Some off-the-top-of-my-head potential solutions, without regard for complexity of implementation and no particular order:

  • Only modify literals within a given token
    Token c above would blobify r-shifting the first byte, but leaving the second in place, but blobifying $<c><x> would reveal the modification specified in x
  • Create two different methods of blobifying.
    One would return a match directly, and the other would return the modified value (probably the direct match as default). The problem of token a would remain, though, as there would now be two modified values, and if there were a second junction, at least four, etc., with no clear way to distinguish them.
  • Scrap the idea entirely
    I don't really like this one, but I s'pose it's one solution.
  • Only certain tokens allow Z or X
    This could be done via a trait is scoured or with a different declarator. Those tokens would gain the ability to use Z and X in their definitions, but lose the ability to use &, && (| and || would not be affected, since they match one item). Those special tokens that include other special tokens will use the modified values in place, since the lack of & operands means we can guarantee no overlapped values. To use the match values, use a regular token, or as a one-off option, perhaps the syntax <,foo> which is currently otherwise invalid.

My test implementation doesn't yet handle the operators, so I've not had to deal with the question too much yet, but it's looming.

Non-aligned tokens

Perhaps in a later version of the standard (because of the complexity of the code to support it and no doubt speed implications), an optional trait "is maligned" (because O(fun) names) could be added later to allow for non-full-byte/word tokens, without compromising previous code.

Object grammar

The idea for the object grammar came to me when I was processing some part-of-speech tagged text.

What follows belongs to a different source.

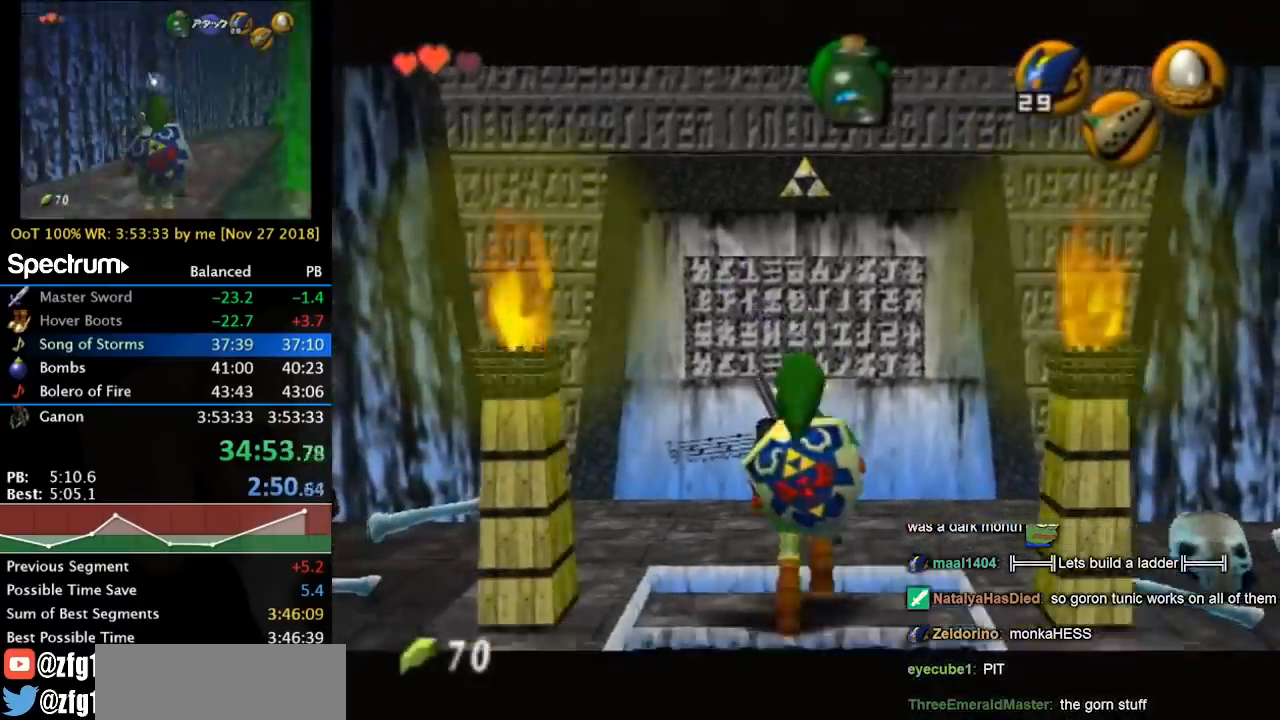
{"buttons": ["L1"], "left_stick": "center", "events": [[333, "A", "down"], [433, "left_stick", "center"], [467, "A", "up"]]}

Each word was an object whose class looks something like this (simplified for this document).

class Word {
  has $.word;
  has $.lexeme;
  has $.part-of-speech;
  has $.number;
  has $.gender;
  has $.tense;
  has $.person;
}

For matching with objects, I think usurping the character class syntax, and hacking it a bit would provide a nice, generally clear syntax to allow for matching on types or attributes/values.

grammar ObjexMatcherSyntax {
  rule  TOP             { '<'  ~  '>' <match-container>+ }
  rule  match-container { '['  ~  ']' <match>            }
  rule  match           { <type>* ':' <arguments>        }
  rule  type            { <sign>      <typename>         }
  token sign            { '-' || '+'? }
}

Arguments would follow standard Raku syntax, with the following interpretations:

  • Positional arguments are smartmatched against the object (e.g. <[Int: 1]> would match an Int value of 1, and <[Int: * > 5, * %% 2]> would match all even Int values over 5 (6,8,10, etc, but not 1 or 7).
  • Attribute arguments are similar smartmatched against the object's attribute. So <[Rat: :denominator(1)]> would match only whole number Rats, and <[Rat: :denominator(1,2,4 ... *)]> would match any power-of-two denominator because smart matching a list checks to see if it contains the element.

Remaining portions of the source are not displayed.